◆ Task to carry out ◆
Take the entries below and print all of them exactly, please.

.....

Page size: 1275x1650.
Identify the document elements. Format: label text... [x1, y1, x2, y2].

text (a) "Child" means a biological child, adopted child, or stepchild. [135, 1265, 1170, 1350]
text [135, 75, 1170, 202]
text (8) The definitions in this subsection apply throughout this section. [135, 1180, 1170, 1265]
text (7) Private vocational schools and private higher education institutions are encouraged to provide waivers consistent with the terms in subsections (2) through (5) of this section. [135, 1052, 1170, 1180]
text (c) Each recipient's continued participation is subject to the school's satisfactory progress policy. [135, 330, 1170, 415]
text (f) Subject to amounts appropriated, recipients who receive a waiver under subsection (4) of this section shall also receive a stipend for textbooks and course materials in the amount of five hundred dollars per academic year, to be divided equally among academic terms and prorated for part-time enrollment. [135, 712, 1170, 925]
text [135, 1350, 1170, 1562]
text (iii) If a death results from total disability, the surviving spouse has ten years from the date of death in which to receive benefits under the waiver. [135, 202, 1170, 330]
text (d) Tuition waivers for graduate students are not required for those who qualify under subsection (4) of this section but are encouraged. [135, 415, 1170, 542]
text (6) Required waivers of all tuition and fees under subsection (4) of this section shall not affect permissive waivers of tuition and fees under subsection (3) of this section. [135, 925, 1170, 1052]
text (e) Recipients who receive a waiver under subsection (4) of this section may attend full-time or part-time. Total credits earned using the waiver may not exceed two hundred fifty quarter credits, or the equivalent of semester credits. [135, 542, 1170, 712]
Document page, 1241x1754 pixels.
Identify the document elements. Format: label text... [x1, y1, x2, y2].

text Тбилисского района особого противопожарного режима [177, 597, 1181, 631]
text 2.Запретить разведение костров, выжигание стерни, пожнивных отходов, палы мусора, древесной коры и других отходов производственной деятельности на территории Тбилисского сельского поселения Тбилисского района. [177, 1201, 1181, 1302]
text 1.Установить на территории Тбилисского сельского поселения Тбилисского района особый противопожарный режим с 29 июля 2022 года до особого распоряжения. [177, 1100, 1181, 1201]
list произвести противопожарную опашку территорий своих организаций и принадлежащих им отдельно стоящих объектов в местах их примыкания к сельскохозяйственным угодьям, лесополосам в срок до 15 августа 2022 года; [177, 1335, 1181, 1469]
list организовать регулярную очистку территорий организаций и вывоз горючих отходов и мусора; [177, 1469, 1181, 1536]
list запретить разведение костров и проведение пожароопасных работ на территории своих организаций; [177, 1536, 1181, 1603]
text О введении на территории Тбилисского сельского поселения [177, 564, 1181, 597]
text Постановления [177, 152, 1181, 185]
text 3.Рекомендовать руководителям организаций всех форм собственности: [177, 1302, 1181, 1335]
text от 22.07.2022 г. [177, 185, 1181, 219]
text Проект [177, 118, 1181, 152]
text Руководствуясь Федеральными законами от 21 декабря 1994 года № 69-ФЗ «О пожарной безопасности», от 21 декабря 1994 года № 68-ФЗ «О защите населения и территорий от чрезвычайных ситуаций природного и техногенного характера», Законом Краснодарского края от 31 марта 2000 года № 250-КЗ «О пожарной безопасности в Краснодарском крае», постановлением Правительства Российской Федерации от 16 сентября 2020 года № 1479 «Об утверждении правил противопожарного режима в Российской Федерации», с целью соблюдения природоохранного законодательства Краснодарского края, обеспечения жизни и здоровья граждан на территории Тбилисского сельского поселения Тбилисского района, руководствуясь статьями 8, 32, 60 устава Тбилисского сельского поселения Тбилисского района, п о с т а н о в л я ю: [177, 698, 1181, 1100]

.....

◆ Response to this exercise ◆
Page size: 1275x1650.
Identify the document elements. Format: label text... [x1, y1, x2, y2].

text (a) "Child" means a biological child, adopted child, or stepchild. [135, 1265, 1170, 1350]
text [135, 75, 1170, 202]
text (8) The definitions in this subsection apply throughout this section. [135, 1180, 1170, 1265]
text (7) Private vocational schools and private higher education institutions are encouraged to provide waivers consistent with the terms in subsections (2) through (5) of this section. [135, 1052, 1170, 1180]
text (c) Each recipient's continued participation is subject to the school's satisfactory progress policy. [135, 330, 1170, 415]
text (f) Subject to amounts appropriated, recipients who receive a waiver under subsection (4) of this section shall also receive a stipend for textbooks and course materials in the amount of five hundred dollars per academic year, to be divided equally among academic terms and prorated for part-time enrollment. [135, 712, 1170, 925]
text [135, 1350, 1170, 1562]
text (iii) If a death results from total disability, the surviving spouse has ten years from the date of death in which to receive benefits under the waiver. [135, 202, 1170, 330]
text (d) Tuition waivers for graduate students are not required for those who qualify under subsection (4) of this section but are encouraged. [135, 415, 1170, 542]
text (6) Required waivers of all tuition and fees under subsection (4) of this section shall not affect permissive waivers of tuition and fees under subsection (3) of this section. [135, 925, 1170, 1052]
text (e) Recipients who receive a waiver under subsection (4) of this section may attend full-time or part-time. Total credits earned using the waiver may not exceed two hundred fifty quarter credits, or the equivalent of semester credits. [135, 542, 1170, 712]
Document page, 1241x1754 pixels.
Identify the document elements. Format: label text... [x1, y1, x2, y2].

text Тбилисского района особого противопожарного режима [177, 597, 1181, 631]
text 2.Запретить разведение костров, выжигание стерни, пожнивных отходов, палы мусора, древесной коры и других отходов производственной деятельности на территории Тбилисского сельского поселения Тбилисского района. [177, 1201, 1181, 1302]
text 1.Установить на территории Тбилисского сельского поселения Тбилисского района особый противопожарный режим с 29 июля 2022 года до особого распоряжения. [177, 1100, 1181, 1201]
list произвести противопожарную опашку территорий своих организаций и принадлежащих им отдельно стоящих объектов в местах их примыкания к сельскохозяйственным угодьям, лесополосам в срок до 15 августа 2022 года; [177, 1335, 1181, 1469]
list организовать регулярную очистку территорий организаций и вывоз горючих отходов и мусора; [177, 1469, 1181, 1536]
list запретить разведение костров и проведение пожароопасных работ на территории своих организаций; [177, 1536, 1181, 1603]
text О введении на территории Тбилисского сельского поселения [177, 564, 1181, 597]
text Постановления [177, 152, 1181, 185]
text 3.Рекомендовать руководителям организаций всех форм собственности: [177, 1302, 1181, 1335]
text от 22.07.2022 г. [177, 185, 1181, 219]
text Проект [177, 118, 1181, 152]
text Руководствуясь Федеральными законами от 21 декабря 1994 года № 69-ФЗ «О пожарной безопасности», от 21 декабря 1994 года № 68-ФЗ «О защите населения и территорий от чрезвычайных ситуаций природного и техногенного характера», Законом Краснодарского края от 31 марта 2000 года № 250-КЗ «О пожарной безопасности в Краснодарском крае», постановлением Правительства Российской Федерации от 16 сентября 2020 года № 1479 «Об утверждении правил противопожарного режима в Российской Федерации», с целью соблюдения природоохранного законодательства Краснодарского края, обеспечения жизни и здоровья граждан на территории Тбилисского сельского поселения Тбилисского района, руководствуясь статьями 8, 32, 60 устава Тбилисского сельского поселения Тбилисского района, п о с т а н о в л я ю: [177, 698, 1181, 1100]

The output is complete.